Search the listing below, and show each line that includes the word "credentials".

-*-*-

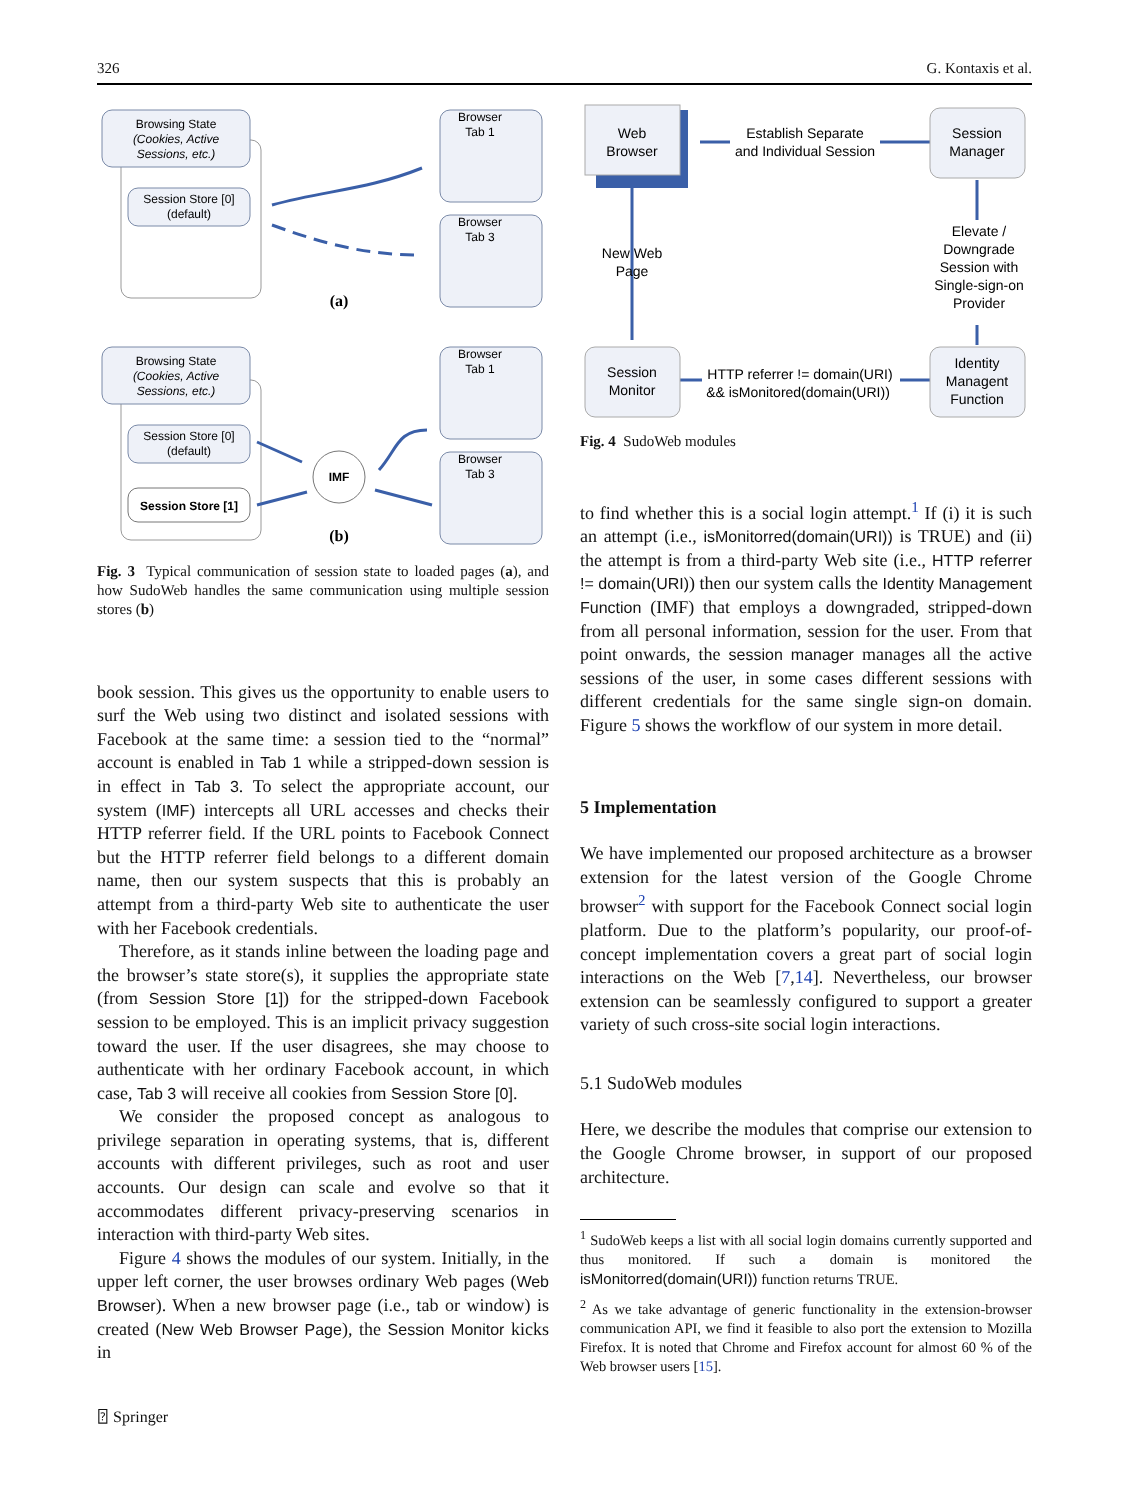326 G. Kontaxis et al.
Browsing State
(Cookies, Active
Sessions, etc.)
Session Store [0]
(default)
Browser
Tab 1
Browser
Tab 3
(a)
Browsing State
(Cookies, Active
Sessions, etc.)
Session Store [0]
(default)
Session Store [1]
IMF
Browser
Tab 1
Browser
Tab 3
(b)
Fig. 3 Typical communication of session state to loaded pages (a), and how SudoWeb handles the same communication using multiple session stores (b)
book session. This gives us the opportunity to enable users to surf the Web using two distinct and isolated sessions with Facebook at the same time: a session tied to the “normal” account is enabled in Tab 1 while a stripped-down session is in effect in Tab 3. To select the appropriate account, our system (IMF) intercepts all URL accesses and checks their HTTP referrer field. If the URL points to Facebook Connect but the HTTP referrer field belongs to a different domain name, then our system suspects that this is probably an attempt from a third-party Web site to authenticate the user with her Facebook credentials.
Therefore, as it stands inline between the loading page and the browser’s state store(s), it supplies the appropriate state (from Session Store [1]) for the stripped-down Facebook session to be employed. This is an implicit privacy suggestion toward the user. If the user disagrees, she may choose to authenticate with her ordinary Facebook account, in which case, Tab 3 will receive all cookies from Session Store [0].
We consider the proposed concept as analogous to privilege separation in operating systems, that is, different accounts with different privileges, such as root and user accounts. Our design can scale and evolve so that it accommodates different privacy-preserving scenarios in interaction with third-party Web sites.
Figure 4 shows the modules of our system. Initially, in the upper left corner, the user browses ordinary Web pages (Web Browser). When a new browser page (i.e., tab or window) is created (New Web Browser Page), the Session Monitor kicks in
⍰ Springer
Web
Browser
Establish Separate
and Individual Session
Session
Manager
New Web
Page
Elevate /
Downgrade
Session with
Single-sign-on
Provider
Session
Monitor
HTTP referrer != domain(URI)
&& isMonitored(domain(URI))
Identity
Managent
Function
Fig. 4 SudoWeb modules
to find whether this is a social login attempt.<sup>1</sup> If (i) it is such an attempt (i.e., isMonitorred(domain(URI)) is TRUE) and (ii) the attempt is from a third-party Web site (i.e., HTTP referrer != domain(URI)) then our system calls the Identity Management Function (IMF) that employs a downgraded, stripped-down from all personal information, session for the user. From that point onwards, the session manager manages all the active sessions of the user, in some cases different sessions with different credentials for the same single sign-on domain. Figure 5 shows the workflow of our system in more detail.
5 Implementation
We have implemented our proposed architecture as a browser extension for the latest version of the Google Chrome browser<sup>2</sup> with support for the Facebook Connect social login platform. Due to the platform’s popularity, our proof-of-concept implementation covers a great part of social login interactions on the Web [7,14]. Nevertheless, our browser extension can be seamlessly configured to support a greater variety of such cross-site social login interactions.
5.1 SudoWeb modules
Here, we describe the modules that comprise our extension to the Google Chrome browser, in support of our proposed architecture.
<sup>1</sup> SudoWeb keeps a list with all social login domains currently supported and thus monitored. If such a domain is monitored the isMonitorred(domain(URI)) function returns TRUE.
<sup>2</sup> As we take advantage of generic functionality in the extension-browser communication API, we find it feasible to also port the extension to Mozilla Firefox. It is noted that Chrome and Firefox account for almost 60 % of the Web browser users [15].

-*-*-

■ **Solution below**:
book session. This gives us the opportunity to enable users to surf the Web using two distinct and isolated sessions with Facebook at the same time: a session tied to the “normal” account is enabled in Tab 1 while a stripped-down session is in effect in Tab 3. To select the appropriate account, our system (IMF) intercepts all URL accesses and checks their HTTP referrer field. If the URL points to Facebook Connect but the HTTP referrer field belongs to a different domain name, then our system suspects that this is probably an attempt from a third-party Web site to authenticate the user with her Facebook credentials.
to find whether this is a social login attempt.<sup>1</sup> If (i) it is such an attempt (i.e., isMonitorred(domain(URI)) is TRUE) and (ii) the attempt is from a third-party Web site (i.e., HTTP referrer != domain(URI)) then our system calls the Identity Management Function (IMF) that employs a downgraded, stripped-down from all personal information, session for the user. From that point onwards, the session manager manages all the active sessions of the user, in some cases different sessions with different credentials for the same single sign-on domain. Figure 5 shows the workflow of our system in more detail.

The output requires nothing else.